By Martin Lenkowsky
While most of us spent Thanksgiving with family and friends eating scrumptious turkey dinners, Coral Springs resident Michael Singer was not at the table; he volunteered in Israel, bringing much-needed supplies to the reservists on the front lines.
When Hamas terrorists attacked southern Israel on October 7, killing as many as 1,200 people and taking perhaps as many as 250 hostages, many people were glued to their TV screens watching the horror unfold.
Not Singer, 63, a Coral Springs Charter School social studies teacher. He felt duty calling.
“I just couldn’t stand watching it on TV,” he said. “There had to be something I could do. I’m too old to join the [Israeli] army. I had to be there. I believe in Israel.”
Singer, a New York City native and resident of Coral Springs for 25 years, attributes his robust and heartfelt desire to help Israel in its moment of peril to how he was raised. His family was not religious but observant “and very Zionist,” he said.
He left for the Jewish state on Saturday, November 18, and returned to South Florida on Friday, November 24. While there, he visited troops on the front lines, bringing with him many of the supplies needed primarily by the reservists. He said Active duty troops stationed closer to the Gaza and Lebanese fronts are better supplied.
He explained that with 300,000 reservists called up in such a hurry, there weren’t enough essential everyday comfort items available to them, including warm jackets and blankets for soldiers, especially on the northern front.
“They wanted good coffee and good clothes,” he said. “It was freezing up by Lebanon. We drove from military base to military base. I felt like Santa Claus.”
Singer points out how when Israel goes to war, it is so unlike when the United States goes to war. “When we go to war, we send our kids,” he says, “but we go about our business. Over there, people are sending their kids and husbands. The whole country is at war.”
One thing he says he learned from his journey is how much the entire country was affected by the unexpected Hamas War. While visiting the military bases, he saw male and female soldiers ranging from 19 to 60 years old. He said colleges and universities have shut down because students and their professors have been called to serve.

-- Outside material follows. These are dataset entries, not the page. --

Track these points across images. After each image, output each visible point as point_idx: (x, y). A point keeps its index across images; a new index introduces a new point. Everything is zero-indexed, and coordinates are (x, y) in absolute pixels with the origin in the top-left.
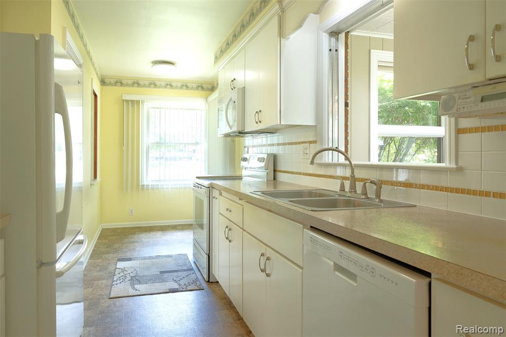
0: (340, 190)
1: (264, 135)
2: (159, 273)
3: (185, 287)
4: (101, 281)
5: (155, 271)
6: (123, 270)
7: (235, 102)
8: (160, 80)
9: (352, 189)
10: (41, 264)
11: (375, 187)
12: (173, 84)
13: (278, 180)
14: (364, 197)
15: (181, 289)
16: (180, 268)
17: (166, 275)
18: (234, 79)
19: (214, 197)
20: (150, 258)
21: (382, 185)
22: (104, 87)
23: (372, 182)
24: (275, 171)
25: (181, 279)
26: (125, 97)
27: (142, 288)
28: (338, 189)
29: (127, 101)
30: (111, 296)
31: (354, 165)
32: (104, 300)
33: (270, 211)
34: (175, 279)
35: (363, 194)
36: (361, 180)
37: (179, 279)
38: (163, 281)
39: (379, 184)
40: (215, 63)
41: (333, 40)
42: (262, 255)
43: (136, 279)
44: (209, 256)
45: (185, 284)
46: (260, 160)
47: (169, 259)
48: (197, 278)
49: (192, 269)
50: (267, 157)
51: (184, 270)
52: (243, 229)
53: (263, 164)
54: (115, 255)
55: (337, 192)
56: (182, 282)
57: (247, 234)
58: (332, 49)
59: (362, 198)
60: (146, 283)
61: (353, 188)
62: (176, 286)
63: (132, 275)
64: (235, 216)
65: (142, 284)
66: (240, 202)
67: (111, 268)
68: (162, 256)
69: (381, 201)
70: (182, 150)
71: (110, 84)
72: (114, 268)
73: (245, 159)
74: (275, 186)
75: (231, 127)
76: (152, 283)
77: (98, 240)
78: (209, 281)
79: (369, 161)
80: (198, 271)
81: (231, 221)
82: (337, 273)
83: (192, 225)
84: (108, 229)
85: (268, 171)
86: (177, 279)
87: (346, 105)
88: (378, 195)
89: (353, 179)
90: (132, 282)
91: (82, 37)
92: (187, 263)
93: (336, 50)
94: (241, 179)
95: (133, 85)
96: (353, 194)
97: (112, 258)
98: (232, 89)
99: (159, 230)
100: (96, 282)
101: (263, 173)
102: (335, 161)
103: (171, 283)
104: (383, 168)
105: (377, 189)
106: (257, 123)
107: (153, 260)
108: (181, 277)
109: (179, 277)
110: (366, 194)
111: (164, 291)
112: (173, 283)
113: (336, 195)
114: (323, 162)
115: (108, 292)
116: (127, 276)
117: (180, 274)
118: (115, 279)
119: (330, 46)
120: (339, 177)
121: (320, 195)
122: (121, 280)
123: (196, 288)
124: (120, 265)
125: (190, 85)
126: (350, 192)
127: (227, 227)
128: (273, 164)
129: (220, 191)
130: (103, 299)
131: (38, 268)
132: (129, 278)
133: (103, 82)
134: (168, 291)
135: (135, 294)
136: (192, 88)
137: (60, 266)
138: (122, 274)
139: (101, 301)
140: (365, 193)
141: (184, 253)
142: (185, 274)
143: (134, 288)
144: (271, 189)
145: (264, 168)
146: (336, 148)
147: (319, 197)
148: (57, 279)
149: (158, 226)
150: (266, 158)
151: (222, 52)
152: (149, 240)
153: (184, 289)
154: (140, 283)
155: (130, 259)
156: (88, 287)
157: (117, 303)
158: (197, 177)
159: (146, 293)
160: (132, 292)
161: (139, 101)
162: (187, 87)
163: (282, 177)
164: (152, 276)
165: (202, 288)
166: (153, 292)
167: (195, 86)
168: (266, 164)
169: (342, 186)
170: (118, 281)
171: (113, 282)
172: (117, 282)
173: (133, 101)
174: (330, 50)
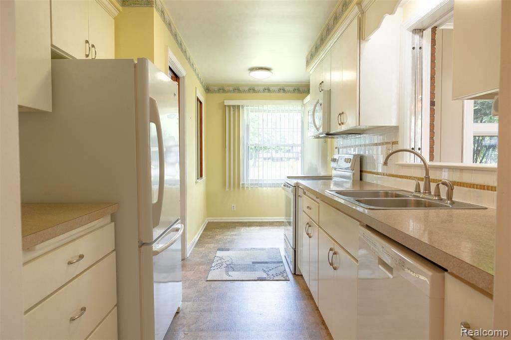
0: (416, 191)
1: (353, 136)
2: (251, 263)
3: (273, 277)
4: (202, 266)
5: (248, 261)
6: (221, 258)
7: (321, 105)
8: (258, 85)
9: (426, 190)
10: (142, 244)
11: (447, 188)
12: (271, 89)
13: (364, 180)
14: (436, 198)
15: (269, 279)
16: (270, 260)
17: (257, 265)
18: (322, 82)
19: (299, 196)
20: (246, 249)
21: (454, 186)
22: (209, 94)
23: (443, 184)
24: (361, 171)
25: (270, 270)
26: (227, 103)
27: (234, 275)
28: (413, 190)
29: (229, 106)
30: (208, 279)
31: (429, 165)
32: (202, 282)
33: (337, 209)
34: (265, 269)
35: (435, 195)
36: (434, 181)
37: (268, 270)
38: (254, 270)
39: (451, 186)
40: (306, 67)
41: (417, 37)
42: (331, 250)
43: (231, 267)
44: (295, 251)
45: (273, 275)
46: (347, 161)
47: (262, 252)
48: (285, 270)
49: (282, 262)
50: (354, 158)
51: (274, 263)
52: (318, 225)
53: (349, 165)
54: (216, 246)
55: (413, 193)
56: (270, 273)
57: (322, 230)
58: (415, 46)
59: (435, 200)
60: (239, 271)
61: (427, 188)
62: (264, 275)
63: (228, 263)
64: (313, 214)
65: (236, 271)
66: (317, 200)
67: (211, 256)
68: (256, 249)
69: (453, 203)
70: (290, 150)
71: (214, 91)
72: (213, 256)
73: (334, 160)
74: (361, 186)
75: (318, 129)
76: (244, 271)
77: (203, 231)
78: (295, 274)
79: (462, 162)
80: (287, 264)
81: (310, 218)
82: (380, 266)
83: (283, 222)
84: (213, 222)
85: (354, 171)
86: (266, 270)
87: (432, 104)
88: (450, 196)
89: (428, 180)
90: (227, 269)
91: (185, 52)
92: (278, 256)
93: (420, 48)
94: (331, 179)
95: (234, 90)
96: (427, 196)
97: (214, 247)
98: (320, 92)
99: (257, 226)
100: (197, 267)
101: (349, 173)
102: (412, 162)
103: (260, 272)
104: (463, 169)
105: (448, 191)
106: (340, 124)
107: (248, 252)
108: (271, 269)
109: (269, 267)
110: (439, 196)
111: (253, 279)
112: (262, 272)
113: (411, 195)
114: (404, 162)
115: (206, 277)
116: (224, 263)
117: (269, 265)
118: (213, 265)
119: (413, 43)
120: (415, 177)
121: (397, 196)
122: (218, 267)
123: (283, 279)
124: (219, 254)
125: (286, 89)
126: (425, 193)
127: (308, 224)
128: (361, 165)
129: (303, 190)
130: (202, 280)
131: (140, 247)
132: (225, 265)
133: (208, 90)
134: (257, 279)
135: (228, 279)
136: (289, 91)
137: (157, 247)
138: (219, 262)
139: (200, 282)
140: (438, 194)
141: (276, 247)
142: (275, 265)
143: (228, 274)
144: (357, 189)
145: (350, 169)
146: (413, 149)
147: (396, 197)
148: (154, 257)
149: (257, 222)
150: (352, 158)
151: (312, 55)
152: (247, 234)
153: (271, 279)
154: (233, 270)
155: (228, 250)
156: (191, 270)
157: (212, 286)
158: (288, 177)
159: (237, 279)
160: (226, 277)
161: (239, 106)
162: (284, 90)
163: (368, 178)
164: (245, 265)
165: (288, 279)
166: (243, 279)
167: (291, 89)
168: (351, 165)
169: (418, 186)
170: (216, 267)
171: (211, 267)
172: (214, 268)
173: (234, 106)
174: (414, 48)
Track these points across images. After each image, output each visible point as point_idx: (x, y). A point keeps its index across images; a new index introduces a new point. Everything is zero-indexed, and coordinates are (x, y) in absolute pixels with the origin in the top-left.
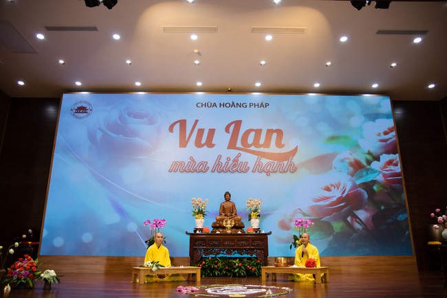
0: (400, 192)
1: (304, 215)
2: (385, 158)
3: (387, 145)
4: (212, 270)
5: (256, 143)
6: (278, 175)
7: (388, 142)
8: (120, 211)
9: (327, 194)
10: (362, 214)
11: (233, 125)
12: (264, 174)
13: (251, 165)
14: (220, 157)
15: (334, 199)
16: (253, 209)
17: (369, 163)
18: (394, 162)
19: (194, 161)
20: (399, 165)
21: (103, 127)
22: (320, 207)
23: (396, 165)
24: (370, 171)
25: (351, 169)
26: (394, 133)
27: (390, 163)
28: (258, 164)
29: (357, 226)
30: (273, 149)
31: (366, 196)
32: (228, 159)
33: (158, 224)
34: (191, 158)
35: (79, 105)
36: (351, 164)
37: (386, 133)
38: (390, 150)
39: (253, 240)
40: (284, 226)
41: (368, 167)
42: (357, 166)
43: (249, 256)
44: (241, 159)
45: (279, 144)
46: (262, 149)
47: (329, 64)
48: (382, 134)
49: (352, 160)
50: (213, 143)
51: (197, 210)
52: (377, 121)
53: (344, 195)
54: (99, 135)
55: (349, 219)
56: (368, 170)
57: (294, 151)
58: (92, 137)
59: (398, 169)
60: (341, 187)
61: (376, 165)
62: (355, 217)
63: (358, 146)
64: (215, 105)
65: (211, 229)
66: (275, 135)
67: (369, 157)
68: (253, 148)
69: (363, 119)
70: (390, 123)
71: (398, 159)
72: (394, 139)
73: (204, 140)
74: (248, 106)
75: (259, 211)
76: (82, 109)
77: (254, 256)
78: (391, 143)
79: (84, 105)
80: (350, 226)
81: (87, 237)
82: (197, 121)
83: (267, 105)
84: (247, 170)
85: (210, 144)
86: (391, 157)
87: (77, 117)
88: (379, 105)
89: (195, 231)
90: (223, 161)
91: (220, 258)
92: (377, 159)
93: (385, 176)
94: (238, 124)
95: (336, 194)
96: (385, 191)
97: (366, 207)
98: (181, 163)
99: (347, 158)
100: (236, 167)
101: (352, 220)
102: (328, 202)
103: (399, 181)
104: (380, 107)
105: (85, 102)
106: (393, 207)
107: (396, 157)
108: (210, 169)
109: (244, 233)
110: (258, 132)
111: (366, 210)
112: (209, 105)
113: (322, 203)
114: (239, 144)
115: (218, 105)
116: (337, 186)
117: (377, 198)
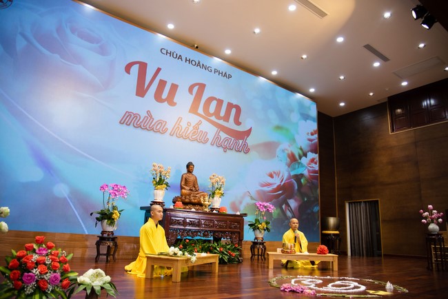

Singer also visited towns and villages along both borders where schools have been closed, and residents evacuated to safer areas. Many evacuated people have been sent to some of the same hotels where Singer stayed. He got to meet and talk with many of them.
He also visited – with military escort – some of the towns and kibbutzim on the Gaza border that were ravaged during the Hamas attack. He displayed photos he took of blood-stained walls and a floor, clear evidence of the savagery inflicted by the invaders. “I got to talk to the survivors,” he said. “I was on the front line with the victims.”
Traveling to Israel to help and support them made him feel appreciated. “It made them feel good to see Americans really do care. They were shocked I was there. I felt like a part of them,” he said.
He says it is in America’s vital interest to support Israel. “Israel is an island of democracy in a sea of religious monarchies,” Singer said. “An existential threat to Israel is a threat to America. Helping in Israel is not just helping the Jews; it’s helping America.”
Singer was one of the founding faculty at Coral Springs Charter School. Before moving to South Florida, he lived in Manhattan and worked in his family’s heating oil business. He’s gone to visit Israel on many occasions. In 1978, he spent an entire year there. In 1973, his parents took him to Israel for his Bar Mitzvah.
“My family’s been supporting Israel for three generations,” he said. “I met [Israeli founder] David Ben-Gurion at his house. I was enamored with the country.”